When Kai Cole published her account of her marriage to Joss Whedon, accusing him of long-term infidelity, gaslighting, and essentially using her as a shield to protect his feminist reputation, we covered it from a number of angles over multiple articles. A lot of readers, both on this site and others, as well as across all my own social media feeds, saw this kind of coverage as overkill, especially on a story seen by many to be nothing more than “gossip.” And I think we need to talk about what that word implies.
The term “gossip” is usually meant to refer to stories about a celebrity’s personal life, as opposed to their public or professional life. It indicates a salacious, intrusive, guilty-pleasure type of story. And most often, that’s the appropriate label for a story about a celebrity cheating on his wife. But these accusations against Whedon are not that. A man cheating on his wife is worlds apart from a man exploiting the exact type of mainstream feminism he helped establish in the entertainment world.
As public figures, celebrites are powerful forces in directing our larger cultural and political conversations, both through their words (like when every female celebrity started being asked for their thoughts on feminism in interviews) and their actions, as with Whedon. The conversation Whedon has sparked goes so much deeper than simple gossip. When we talk about him, we’re not talking about marriage vows, but rather about the way men in Hollywood use their positions as industry gatekeepers and their shining reputations to exploit–as Cole quotes Whedon as saying–”beautiful, needy, aggressive young women.”

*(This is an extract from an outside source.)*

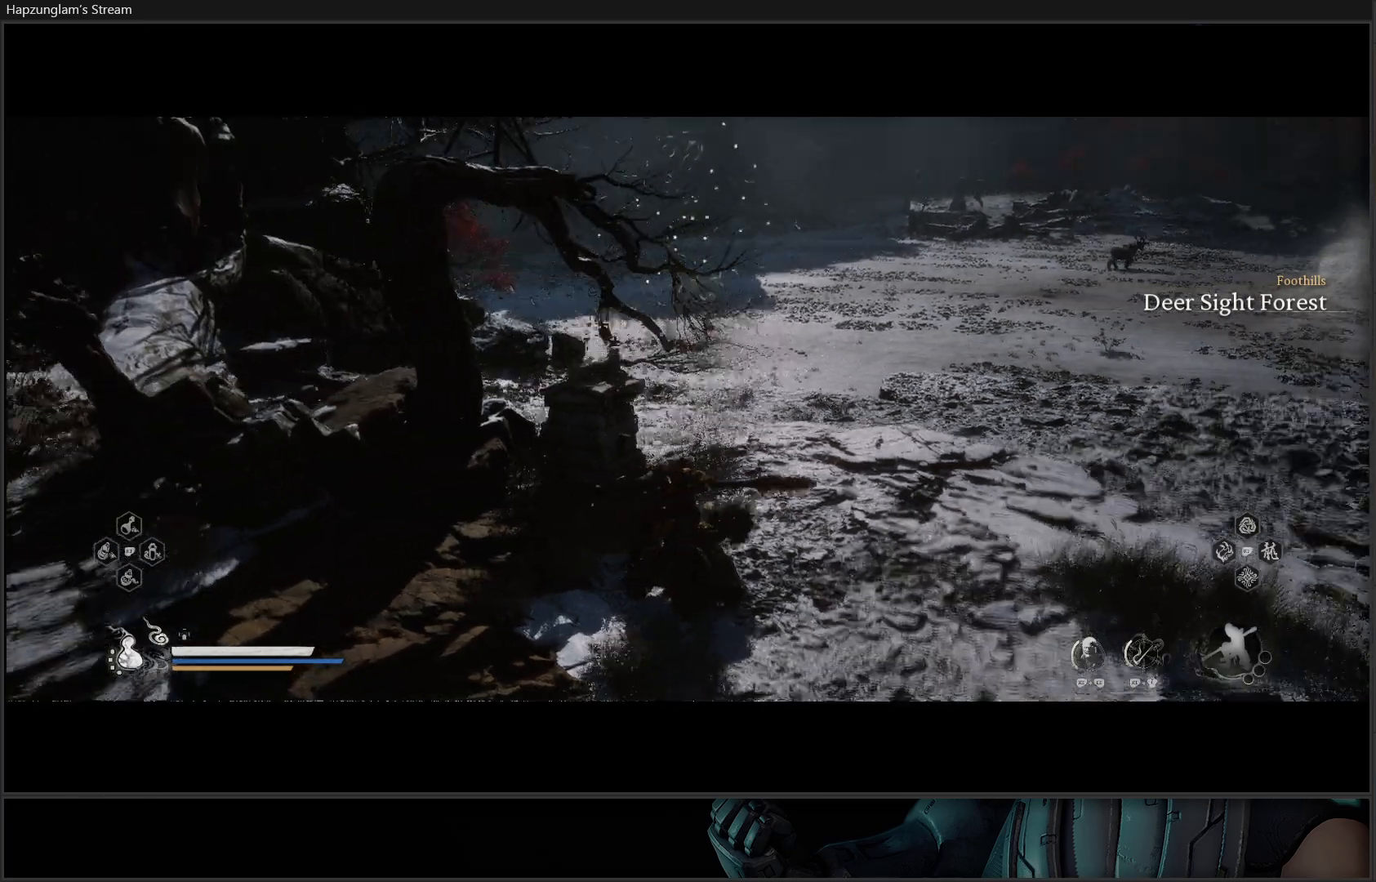
{"buttons": ["START"], "left_stick": "up-right", "right_stick": "center", "events": [[183, "left_stick", "up-right"], [267, "right_stick", "center"], [383, "START", "down"]]}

And this story is not unique to Whedon. The exact behavior differs, but the basic tenets sound awfully familiar. From Joss to Bill Cosby to the accusations lodged against Louis C.K. that no one seems to want to talk about, women come up against men whose behavior contradicts their reputations, at the expense of women’s bodies. If you don’t want to hear about it, or you just want to “separate the man from his work,” that’s your choice. But not everyone is willing to dismiss stories like these with justifications of “not my marriage, not my business.” In Whedon’s case, the exploitation of young women over whom he had a great deal of power, as well as the alleged emotional abuse of his partner, is our business, in that it fits into a system that favors abusers and silences women. By saying these things are not worth talking about, or that they’re “personal matters,” we become complicit in those same systems.
One man’s infidelity is gossip. A Hollywood powerhouse enjoying a reputation as an industry’s great feminist proponent who allegedly uses that position to exploit the very societal ills he is meant to be fighting–that is news. Joss Whedon helped make feminism a mainstream talking point, and we paid close attention as he did so. So you’re going to be damn sure we’ll do the same when his behavior undermines those same values on a huge scale.
You, as readers of this site, and reader of news in general, can obviously disagree. The line between gossip and news is a personal one. You might be fine reading about Woody Allen, but not about Johnny Depp. Or fine with Depp but not Whedon. It’s your choice. We write articles about what we think is important. If you disagree or want to add to the conversation, that’s why we have comments sections. If you simply don’t think an issue is worth reading about, you can choose not to read about it at any time. But to dismiss others for caring about a story of deep corruption and exploitation at the hands of a powerful, beloved man, simply because on its surface it looks like gossip, is shortsighted, if not wholly dangerous.